Interval training

I have now discovered interval training! down the gym as well as on my turbo trainer. Wow, what a difference. Really feeling the stamina increasing. 2 minutes of riding, 30 seconds of beasting, then repeat.
Anyone have any hints or tips?
Anyone have any hints or tips?
Sirrus Comp 2010 (commuting)
Roubaix Pro SL Sram red (Weekend sportives)
Certini Campagnolo Mirage (Turbo trainer)
Roubaix Pro SL Sram red (Weekend sportives)
Certini Campagnolo Mirage (Turbo trainer)
0
Posts
Do 30 of them.
I doubt such short intervals will help much with stamina though, the duration of the complete session will help with stamina.
Turbo trainer, then ride (on road) to work, then interval training at work, then work, then ride (on road) home. Then ride (on road) on Sunday for 40-60 miles. So no, not scared of traffic.
My Interval training also includes weights, rowing and cross trainer.
Roubaix Pro SL Sram red (Weekend sportives)
Certini Campagnolo Mirage (Turbo trainer)
Hilly rides with man gears are a loose form of interval training. Even cycling through London with all the bloody red lights is kind of similar.
If you have a heart rate monitor you can use this instead of a timer. Beast it for 1-2 minutes, slowdown/rest until your heartbeat falls to a specific rate and BEAST again. Someone somewhere suggested 145 but I can imagine this being a personal thing.
Most certainly is, 145 bpm is no where near beasting it to me, plus with an interval as short as 1-2 mins HR is next to useless. You have to go via RPE or power if you have a power meter.
By 145 I mean the lower rate, at which point you beast again. 145 bpm would be the approximate heart rate of a 75 year old man beasting it!
Again this is far to individual, a really fit person might drop below this quite easily in a 2 min rest interval, where as an unfit person might not even be ready to go again after 2 mins.
It is impossible to say a particular HR, as we are all too different for this to be sound advice. You could state percentage of HRMax, but even this relies on someone actually knowing their true HRMax.
Again with a 1-2 min interval, my HR might just get above 145 bpm, and after 2 mins rest would be well below this. For any interval shorter than about 10 mins HR is pointless to measure with, it doesn't react quick enough to base a short duration interval on.

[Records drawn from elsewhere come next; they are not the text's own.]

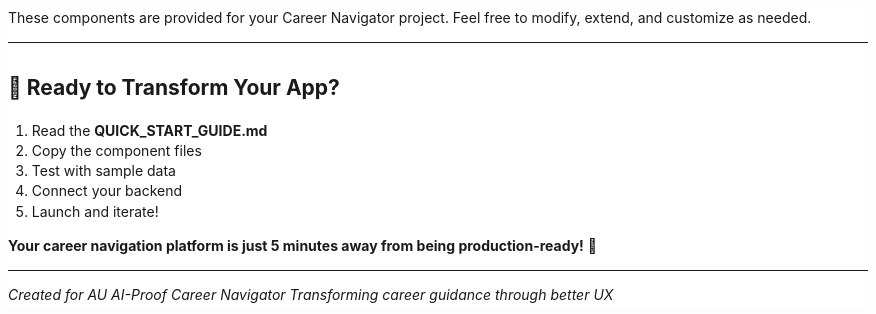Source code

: These components are provided for your Career Navigator project. Feel free to modify, extend, and customize as needed.

---

## 🚀 **Ready to Transform Your App?**

1. Read the **QUICK_START_GUIDE.md**
2. Copy the component files
3. Test with sample data
4. Connect your backend
5. Launch and iterate!

**Your career navigation platform is just 5 minutes away from being production-ready!** 🎯

---

_Created for AU AI-Proof Career Navigator_
_Transforming career guidance through better UX_
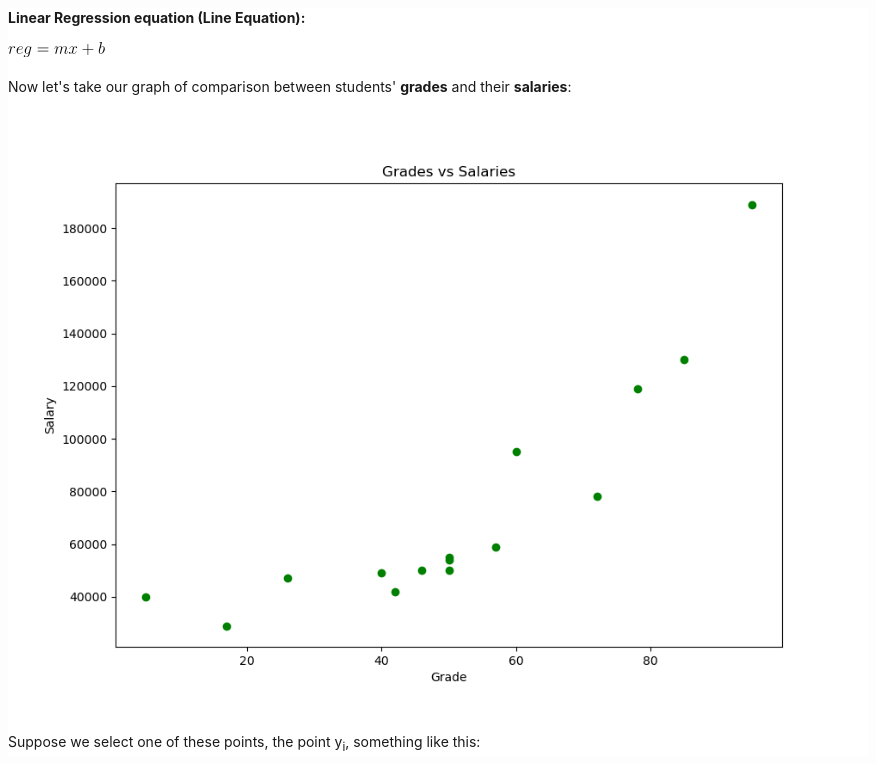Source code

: **Linear Regression equation (Line Equation):**  

![img](images/linear-regression-formule-02.png)  

Now let's take our graph of comparison between students' **grades** and their **salaries**:

![img](images/grades-vs-salaries-01.png)  

Suppose we select one of these points, the point y<sub>i</sub>, something like this:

Blimey! How fit are you? You can beast for 1-2 minutes and barely exceed a heart rate of 145bpm? What sort of beast speed do you get to? What's your MHR? I am so intrigued.
I do 10 mins at sweet spot. Note the HR dropping back to around 100-110 after a couple of mins. HR is pretty much useless in inteval training...
SBezza is a top time-triallist BTW... In fact, probably the fastest man I know personally!
It is impressive, feeling nosey I looked at a few of Steve's old posts. 18 stone, 3 or 4 years ago. That's some serious commitment there.
BTW what system did you use to record this data?
??
Garmin Edge 705/Powertap uploaded to WKO+
I'm tempted to pick up a Powertap wheel and an Edge 500. Just picking up pace after a winter of hibernating. Really worth the money? The roads routes and conditions are so random I feel a power meter would be a great way of tracking progress.
If you are keen on racing or time trialling then yeah, a powermeter is brill (as long as you know how to interpret the data...) however if you are riding sportives/club runs then I wouldn't bother.
I have incredibly limited time to train so the powermeter helps me ensure I'm training at exactly the right level, or I'm wasting my valuable time.
At the moment I'm focusing on base miles and fat burning with some high intensity rides. I don't have much fat but I want it all gone. This is a serious hobby now, I love it
Actually with repeated efforts my HR would go over 145 bpm, but I was trying to show that just because one person the HR info might be correct, for another one, it could be impossible. I don't do intervals as short as 2 mins, I do beasting for 5 mins at a time
I wouldn't know about speed, I work with power, and for intervals just aim for a power and HR and speed are what they end up as.
Conditioning doesn't take that long, I am only starting my 3 year of TTing
Also with the fat, your body will only let so much go, and getting rid of too much might prove detrimental, aiming for around 10% bodyfat is realistic, any lower than this and you need a very good nutritionist IMO. Pro's only really get lower than this for target races. There is a chance you could lose power as well, though as you can't measure that you won't always see it.